Le prêt, qui serait accordé directement au gouvernement plutôt qu’au service public Eskom, est « en discussion », a déclaré Marie Françoise Marie-Nelly, directrice de la banque pour l’Afrique du Sud, dans une interview à Marrakech, au Maroc.
« Cela va arriver très bientôt », a-t-elle ajouté, refusant de préciser un calendrier.
L’Afrique du Sud est confrontée à sa pire crise énergétique, les centrales au charbon vieillissantes d’Eskom tombant souvent en panne. Les coupures d’électricité constantes ont freiné la croissance économique, tout en alimentant les investissements privés dans les énergies renouvelables.
« Il s’agit d’un prêt de développement politique qui soutient des réformes cruciales », a déclaré Marie-Nelly à propos du financement potentiel de la Banque mondiale. « Une attention particulière est portée au transport, car c’est une pierre d’achoppement en termes d’apport de nouvelles (capacités) qui seront construites principalement par le secteur privé. »

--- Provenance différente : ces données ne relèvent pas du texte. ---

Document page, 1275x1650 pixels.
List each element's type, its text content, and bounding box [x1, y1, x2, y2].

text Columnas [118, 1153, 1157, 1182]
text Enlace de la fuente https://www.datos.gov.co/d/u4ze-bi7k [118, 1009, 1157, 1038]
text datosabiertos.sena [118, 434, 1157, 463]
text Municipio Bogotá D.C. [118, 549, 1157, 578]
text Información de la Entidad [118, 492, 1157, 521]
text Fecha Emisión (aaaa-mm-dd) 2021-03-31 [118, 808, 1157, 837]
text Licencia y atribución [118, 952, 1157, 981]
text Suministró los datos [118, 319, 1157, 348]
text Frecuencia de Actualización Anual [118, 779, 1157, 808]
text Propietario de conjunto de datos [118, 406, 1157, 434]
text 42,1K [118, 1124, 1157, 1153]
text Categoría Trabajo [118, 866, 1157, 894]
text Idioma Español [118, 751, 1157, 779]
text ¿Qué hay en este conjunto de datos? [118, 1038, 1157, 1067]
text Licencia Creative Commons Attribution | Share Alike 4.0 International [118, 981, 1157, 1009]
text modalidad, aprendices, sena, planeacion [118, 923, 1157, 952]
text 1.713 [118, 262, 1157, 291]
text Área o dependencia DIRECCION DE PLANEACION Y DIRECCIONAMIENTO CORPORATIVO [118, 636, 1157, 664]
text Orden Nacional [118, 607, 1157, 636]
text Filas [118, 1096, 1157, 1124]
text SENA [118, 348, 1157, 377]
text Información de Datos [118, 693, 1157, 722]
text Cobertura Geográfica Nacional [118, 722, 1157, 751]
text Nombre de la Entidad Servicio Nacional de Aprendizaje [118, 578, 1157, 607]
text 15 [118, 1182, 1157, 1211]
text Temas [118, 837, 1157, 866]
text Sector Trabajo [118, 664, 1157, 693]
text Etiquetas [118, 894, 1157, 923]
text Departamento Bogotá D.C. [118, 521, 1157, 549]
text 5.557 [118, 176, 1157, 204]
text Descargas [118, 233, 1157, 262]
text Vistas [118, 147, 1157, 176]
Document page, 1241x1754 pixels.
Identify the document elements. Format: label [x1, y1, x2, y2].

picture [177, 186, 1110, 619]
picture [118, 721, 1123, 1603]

En février, le gouvernement sud-africain a accepté de prendre en charge plus de 254 milliards de rands (13,4 milliards de dollars) de la dette d’Eskom par le biais d’un programme d’allégement de la dette, sous certaines conditions.
La principale condition était que la compagnie d’électricité ne soit pas en mesure de contracter de nouvelles dettes pendant trois ans, sans l’approbation du ministre des Finances du pays.
En 2019, le gouvernement s’est engagé à scinder Eskom en trois filiales : transport, production et distribution. Eskom a déclaré en août que sa branche de transmission ne serait opérationnelle qu’en 2025.
Le prêt de la Banque mondiale aiderait également l’Afrique du Sud à opérer une « transition juste » hors du charbon, afin de garantir que les personnes vulnérables n’en souffrent pas, a déclaré Marie-Nelly.
Elle a déclaré que le gouvernement « étudiait également le programme climatique plus large, y compris la taxe sur le carbone ».
En novembre 2022, la Banque mondiale a approuvé un financement de 497 millions de dollars pour démanteler et reconvertir l’une des centrales électriques au charbon d’Eskom.